→ **ACTIVITY**:
Pull out of the data below the stretch of lines bounded by the one containing "ennes et chirurgiens" and the one containing "la situation, une", both bounds included, unchanged.

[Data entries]
============
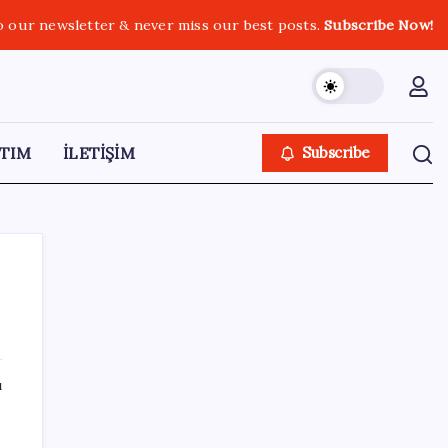
o our newsletter & never miss our best posts.
Subscribe Now!
TIM
İLETİŞİM
Subscribe
SON YAZILAR
ı
Etteki protein marulda üretildi!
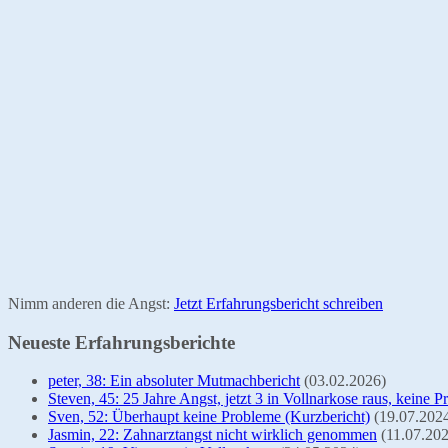
Nimm anderen die Angst:
Jetzt Erfahrungsbericht schreiben
Neueste Erfahrungsberichte
peter, 38: Ein absoluter Mutmachbericht
(03.02.2026)
Steven, 45: 25 Jahre Angst, jetzt 3 in Vollnarkose raus, keine 
Sven, 52: Überhaupt keine Probleme (Kurzbericht)
(19.07.202
Jasmin, 22: Zahnarztangst nicht wirklich genommen
(11.07.20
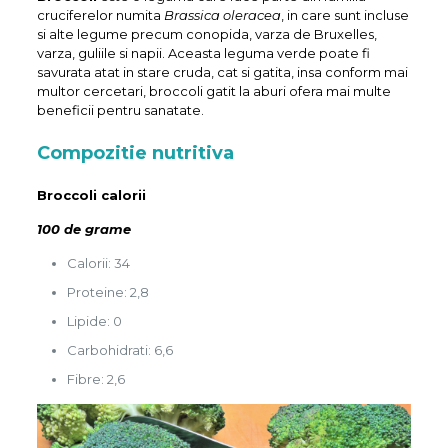
cruciferelor numita
Brassica oleracea
, in care sunt incluse
si alte legume precum conopida, varza de Bruxelles,
varza, guliile si napii. Aceasta leguma verde poate fi
savurata atat in stare cruda, cat si gatita, insa conform mai
multor cercetari, broccoli gatit la aburi ofera mai multe
beneficii pentru sanatate.
Compozitie nutritiva
Broccoli calorii
100 de grame
Calorii: 34
Proteine: 2,8
Lipide: 0
Carbohidrati: 6,6
Fibre: 2,6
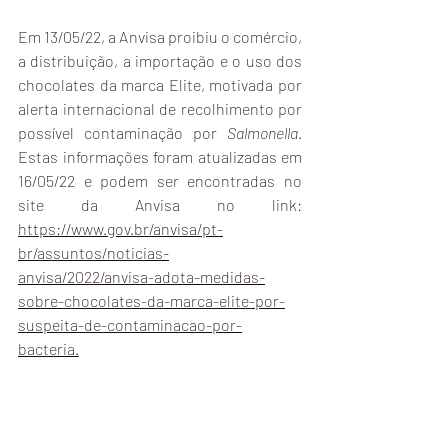
Em 13/05/22, a Anvisa proibiu o comércio, 
a distribuição, a importação e o uso dos 
chocolates da marca Elite, motivada por 
alerta internacional de recolhimento por 
possível contaminação por 
Salmonella
. 
Estas informações foram atualizadas em 
16/05/22 e podem ser encontradas no 
site da Anvisa no link: 
https://www.gov.br/anvisa/pt-
br/assuntos/noticias-
anvisa/2022/anvisa-adota-medidas-
sobre-chocolates-da-marca-elite-por-
suspeita-de-contaminacao-por-
bacteria.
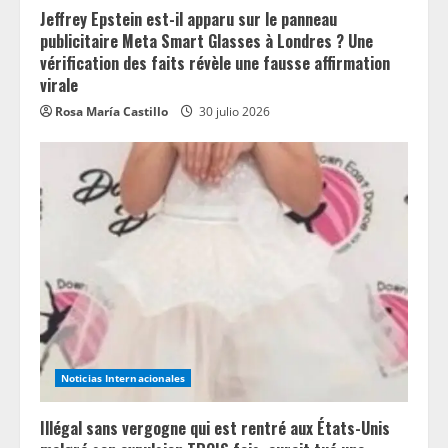
Jeffrey Epstein est-il apparu sur le panneau
publicitaire Meta Smart Glasses à Londres ? Une
vérification des faits révèle une fausse affirmation
virale
Rosa María Castillo
30 julio 2026
Noticias Internacionales
Illégal sans vergogne qui est rentré aux États-Unis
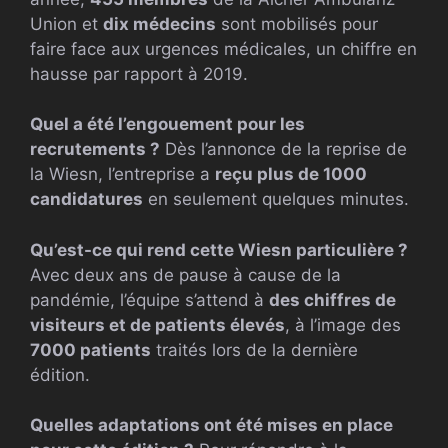
Union et
dix médecins
sont mobilisés pour
faire face aux urgences médicales, un chiffre en
hausse par rapport à 2019.
Quel a été l’engouement pour les
recrutements ?
Dès l’annonce de la reprise de
la Wiesn, l’entreprise a
reçu plus de 1000
candidatures
en seulement quelques minutes.
Qu’est-ce qui rend cette Wiesn particulière ?
Avec deux ans de pause à cause de la
pandémie, l’équipe s’attend à
des chiffres de
visiteurs et de patients élevés
, à l’image des
7000 patients
traités lors de la dernière
édition.
Quelles adaptations ont été mises en place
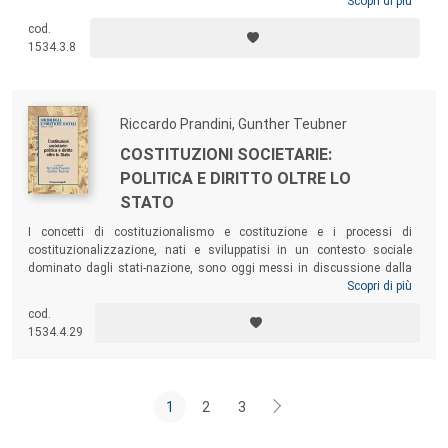
fondamentali della sociologia: il concetto di relazione sociale; il ruolo
Scopri di più
della persona nell’emergenza delle soggettività sociali e quello della
cod.
cultura nelle trasformazioni sociali; la morfogenesi della famiglia;
1534.3.8
l’analisi delle reti sociali.
Riccardo Prandini, Gunther Teubner
COSTITUZIONI SOCIETARIE:
POLITICA E DIRITTO OLTRE LO
STATO
I concetti di costituzionalismo e costituzione e i processi di
costituzionalizzazione, nati e sviluppatisi in un contesto sociale
dominato dagli stati-nazione, sono oggi messi in discussione dalla
globalizzazione, che genera la società-mondo. Alla luce di tale rischio,
Scopri di più
il volume si interroga sul ruolo che potrà rivestire il diritto nel
cod.
necessario tentativo di limitare i sempre più irresponsabili poteri che
1534.4.29
tendono a colonizzare e alienare il sociale.
1
2
3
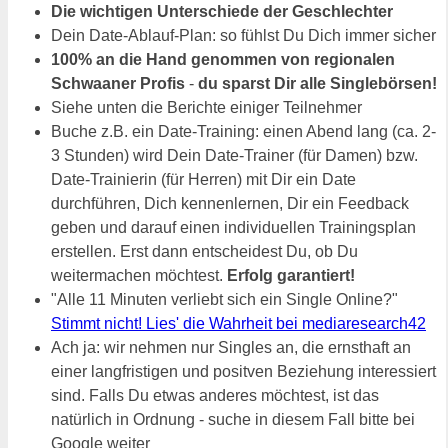
Die wichtigen Unterschiede der Geschlechter
Dein Date-Ablauf-Plan: so fühlst Du Dich immer sicher
100% an die Hand genommen von regionalen
Schwaaner Profis
-
du sparst Dir alle Singlebörsen!
Siehe unten die Berichte einiger Teilnehmer
Buche z.B. ein Date-Training: einen Abend lang (ca. 2-
3 Stunden) wird Dein Date-Trainer (für Damen) bzw.
Date-Trainierin (für Herren) mit Dir ein Date
durchführen, Dich kennenlernen, Dir ein Feedback
geben und darauf einen individuellen Trainingsplan
erstellen. Erst dann entscheidest Du, ob Du
weitermachen möchtest.
Erfolg garantiert!
"Alle 11 Minuten verliebt sich ein Single Online?"
Stimmt nicht! Lies' die Wahrheit bei mediaresearch42
Ach ja: wir nehmen nur Singles an, die ernsthaft an
einer langfristigen und positven Beziehung interessiert
sind. Falls Du etwas anderes möchtest, ist das
natürlich in Ordnung - suche in diesem Fall bitte bei
Google weiter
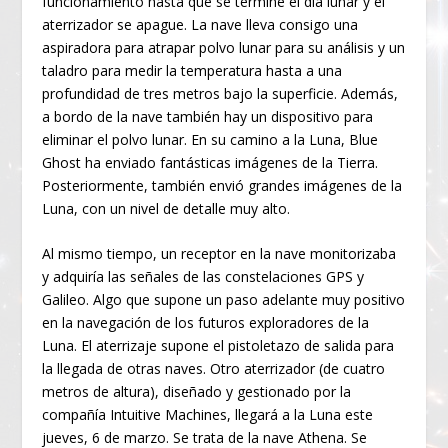
funcionamiento hasta que se termine el día lunar y el
aterrizador se apague. La nave lleva consigo una
aspiradora para atrapar polvo lunar para su análisis y un
taladro para medir la temperatura hasta a una
profundidad de tres metros bajo la superficie. Además,
a bordo de la nave también hay un dispositivo para
eliminar el polvo lunar. En su camino a la Luna, Blue
Ghost ha enviado fantásticas imágenes de la Tierra.
Posteriormente, también envió grandes imágenes de la
Luna, con un nivel de detalle muy alto.
Al mismo tiempo, un receptor en la nave monitorizaba
y adquiría las señales de las constelaciones GPS y
Galileo. Algo que supone un paso adelante muy positivo
en la navegación de los futuros exploradores de la
Luna. El aterrizaje supone el pistoletazo de salida para
la llegada de otras naves. Otro aterrizador (de cuatro
metros de altura), diseñado y gestionado por la
compañía Intuitive Machines, llegará a la Luna este
jueves, 6 de marzo. Se trata de la nave Athena. Se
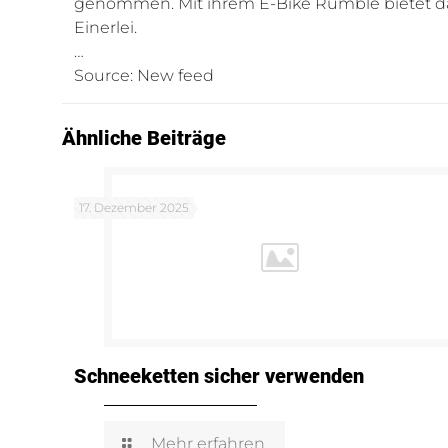
genommen. Mit ihrem E-Bike Rumble bietet das
Einerlei.
…
Source: New feed
Ähnliche Beiträge
17. Dezember 2025
Schneeketten sicher verwenden
Mehr erfahren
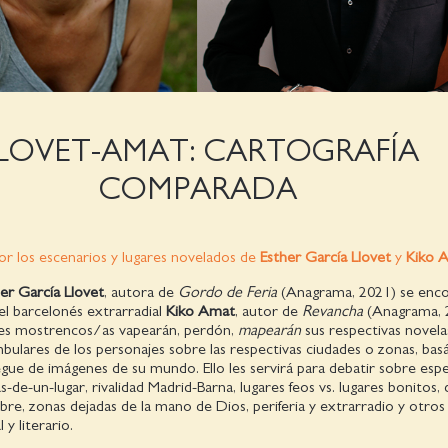
LOVET-AMAT: CARTOGRAFÍA
COMPARADA
or los escenarios y lugares novelados de
Esther
García Llovet
y
Kiko 
er García Llovet
, autora de
Gordo de Feria
(Anagrama, 2021) se enco
el barcelonés extrarradial
Kiko Amat
, autor de
Revancha
(Anagrama, 
ntes mostrencos/as vapearán, perdón,
mapearán
sus respectivas novela
bulares de los personajes sobre las respectivas ciudades o zonas, ba
egue de imágenes de su mundo. Ello les servirá para debatir sobre espe
s-de-un-lugar, rivalidad Madrid-Barna, lugares feos vs. lugares bonitos,
obre, zonas dejadas de la mano de Dios, periferia y extrarradio y otro
 y literario.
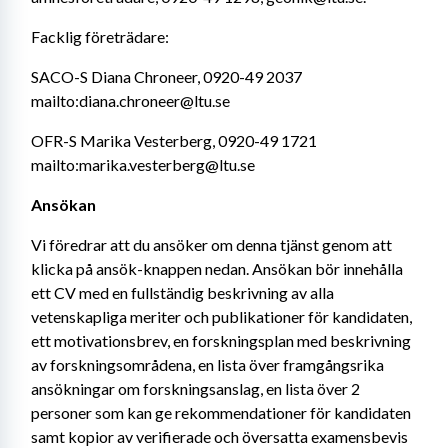
Facklig företrädare:
SACO-S Diana Chroneer, 0920-49 2037 
mailto:diana.chroneer@ltu.se
OFR-S Marika Vesterberg, 0920-49 1721 
mailto:marika.vesterberg@ltu.se
Ansökan
Vi föredrar att du ansöker om denna tjänst genom att 
klicka på ansök-knappen nedan. Ansökan bör innehålla 
ett CV med en fullständig beskrivning av alla 
vetenskapliga meriter och publikationer för kandidaten, 
ett motivationsbrev, en forskningsplan med beskrivning 
av forskningsområdena, en lista över framgångsrika 
ansökningar om forskningsanslag, en lista över 2 
personer som kan ge rekommendationer för kandidaten 
samt kopior av verifierade och översatta examensbevis 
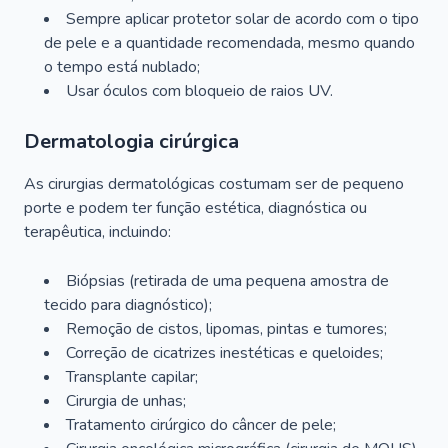
Sempre aplicar protetor solar de acordo com o tipo
de pele e a quantidade recomendada, mesmo quando
o tempo está nublado;
Usar óculos com bloqueio de raios UV.
Dermatologia cirúrgica
As cirurgias dermatológicas costumam ser de pequeno
porte e podem ter função estética, diagnóstica ou
terapêutica, incluindo:
Biópsias (retirada de uma pequena amostra de
tecido para diagnóstico);
Remoção de cistos, lipomas, pintas e tumores;
Correção de cicatrizes inestéticas e queloides;
Transplante capilar;
Cirurgia de unhas;
Tratamento cirúrgico do câncer de pele;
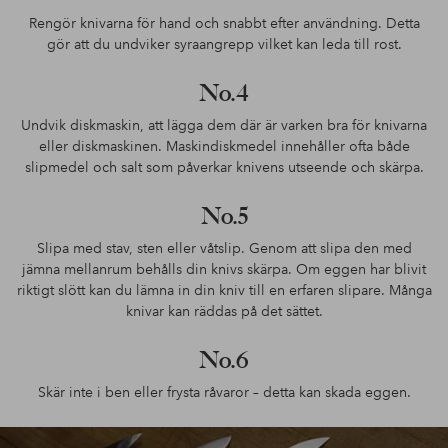
Rengör knivarna för hand och snabbt efter användning. Detta
gör att du undviker syraangrepp vilket kan leda till rost.
No.4
Undvik diskmaskin, att lägga dem där är varken bra för knivarna
eller diskmaskinen. Maskindiskmedel innehåller ofta både
slipmedel och salt som påverkar knivens utseende och skärpa.
No.5
Slipa med stav, sten eller våtslip. Genom att slipa den med
jämna mellanrum behålls din knivs skärpa. Om eggen har blivit
riktigt slött kan du lämna in din kniv till en erfaren slipare. Många
knivar kan räddas på det sättet.
No.6
Skär inte i ben eller frysta råvaror – detta kan skada eggen.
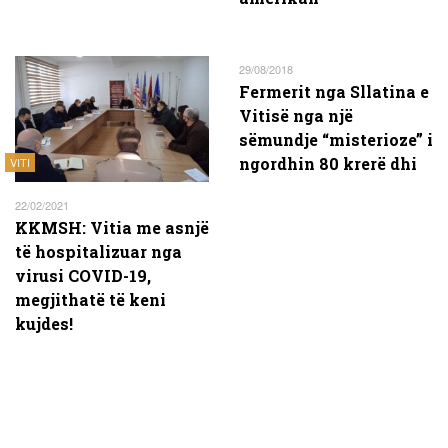
29/08/2018
Fermerit nga Sllatina e
Vitisë nga një
sëmundje “misterioze” i
ngordhin 80 krerë dhi
VITI
22/02/2021
KKMSH: Vitia me asnjë
të hospitalizuar nga
virusi COVID-19,
megjithatë të keni
kujdes!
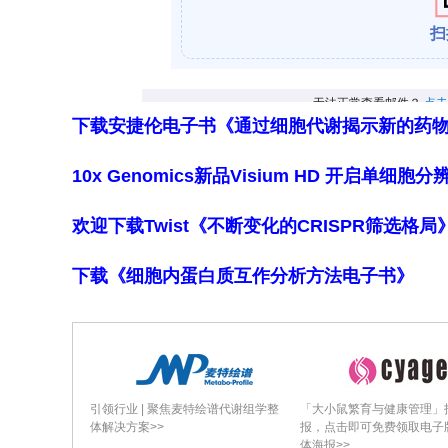
羟化酶3双缺失导致了肾小球前血管平滑
在基础条件下激活其促红细胞生成素转
2. 低盐饮食联合血管紧张素转换酶抑制剂
缺陷的肾小球前血管平滑肌细胞中诱导
下载安捷伦电子书《通过细胞代谢揭示新的药
低盐饮食/依那普利处理可有效诱导对照、脯
肾小球前血管平滑肌细胞和肾小球外系膜细
10x Genomics新品Visium HD 开启单
酰-4-羟化酶3双缺失小鼠中，低盐饮食
欢迎下载Twist《不断变化的CRISPR筛选格
素，而是触发了这些细胞表达促红细胞生
胞。这种内分泌产物的转换伴随着血浆
下载《细胞内蛋白质互作分析方法电子书》
步升高。收缩压测量表明，低盐饮食/依
下降，排除了血压差异的干扰。缺氧诱导
脯氨酰-4-羟化酶2/脯氨酰-4-羟化酶
定模式与基础状态相似。
引领行业 | 聚焦麦特绘谱代谢组学整
「大小鼠繁育与健康管理」
体解决方案>>
报，点击即可免费领取电子
3. 低盐饮食/依那普利诱导的脯氨酰-4-
体海报>>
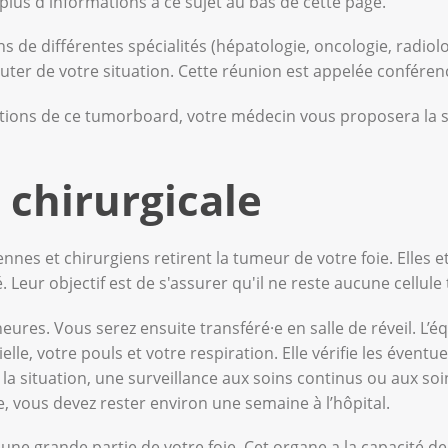
plus d'informations à ce sujet au bas de cette page.
 de différentes spécialités (hépatologie, oncologie, radiolog
iscuter de votre situation. Cette réunion est appelée confé
ions de ce tumorboard, votre médecin vous proposera la s
 chirurgicale
ennes et chirurgiens retirent la tumeur de votre foie. Elles 
. Leur objectif est de s'assurer qu'il ne reste aucune cellu
eures. Vous serez ensuite transféré·e en salle de réveil. L
lle, votre pouls et votre respiration. Elle vérifie les évent
la situation, une surveillance aux soins continus ou aux soi
ée, vous devez rester environ une semaine à l’hôpital.
er une grande partie de votre foie. Cet organe a la capacité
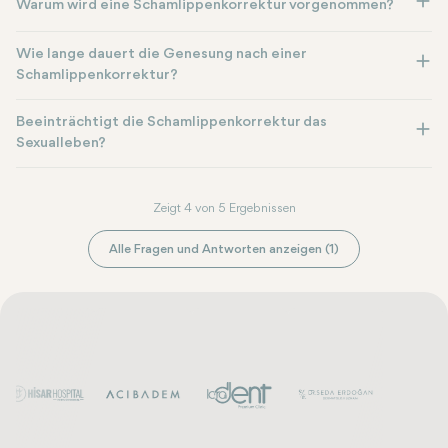
Warum wird eine Schamlippenkorrektur vorgenommen?
Wie lange dauert die Genesung nach einer
Schamlippenkorrektur?
Beeinträchtigt die Schamlippenkorrektur das
Sexualleben?
Zeigt 4 von 5 Ergebnissen
Alle Fragen und Antworten anzeigen (1)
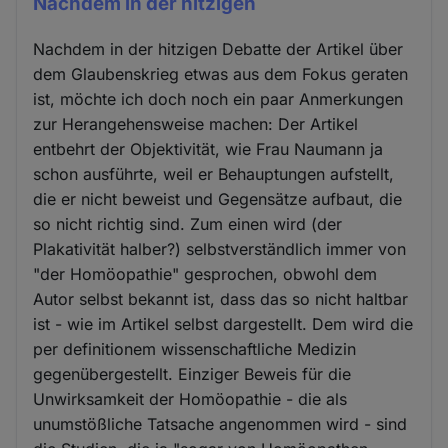
Nachdem in der hitzigen
Nachdem in der hitzigen Debatte der Artikel über
dem Glaubenskrieg etwas aus dem Fokus geraten
ist, möchte ich doch noch ein paar Anmerkungen
zur Herangehensweise machen: Der Artikel
entbehrt der Objektivität, wie Frau Naumann ja
schon ausführte, weil er Behauptungen aufstellt,
die er nicht beweist und Gegensätze aufbaut, die
so nicht richtig sind. Zum einen wird (der
Plakativität halber?) selbstverständlich immer von
"der Homöopathie" gesprochen, obwohl dem
Autor selbst bekannt ist, dass das so nicht haltbar
ist - wie im Artikel selbst dargestellt. Dem wird die
per definitionem wissenschaftliche Medizin
gegenübergestellt. Einziger Beweis für die
Unwirksamkeit der Homöopathie - die als
unumstößliche Tatsache angenommen wird - sind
============
→ **OUTPUT FOR THIS TASK**:
ennes et chirurgiens retirent la tumeur de votre foie. Elles 
. Leur objectif est de s'assurer qu'il ne reste aucune cellu
eures. Vous serez ensuite transféré·e en salle de réveil. L
lle, votre pouls et votre respiration. Elle vérifie les évent
la situation, une surveillance aux soins continus ou aux soi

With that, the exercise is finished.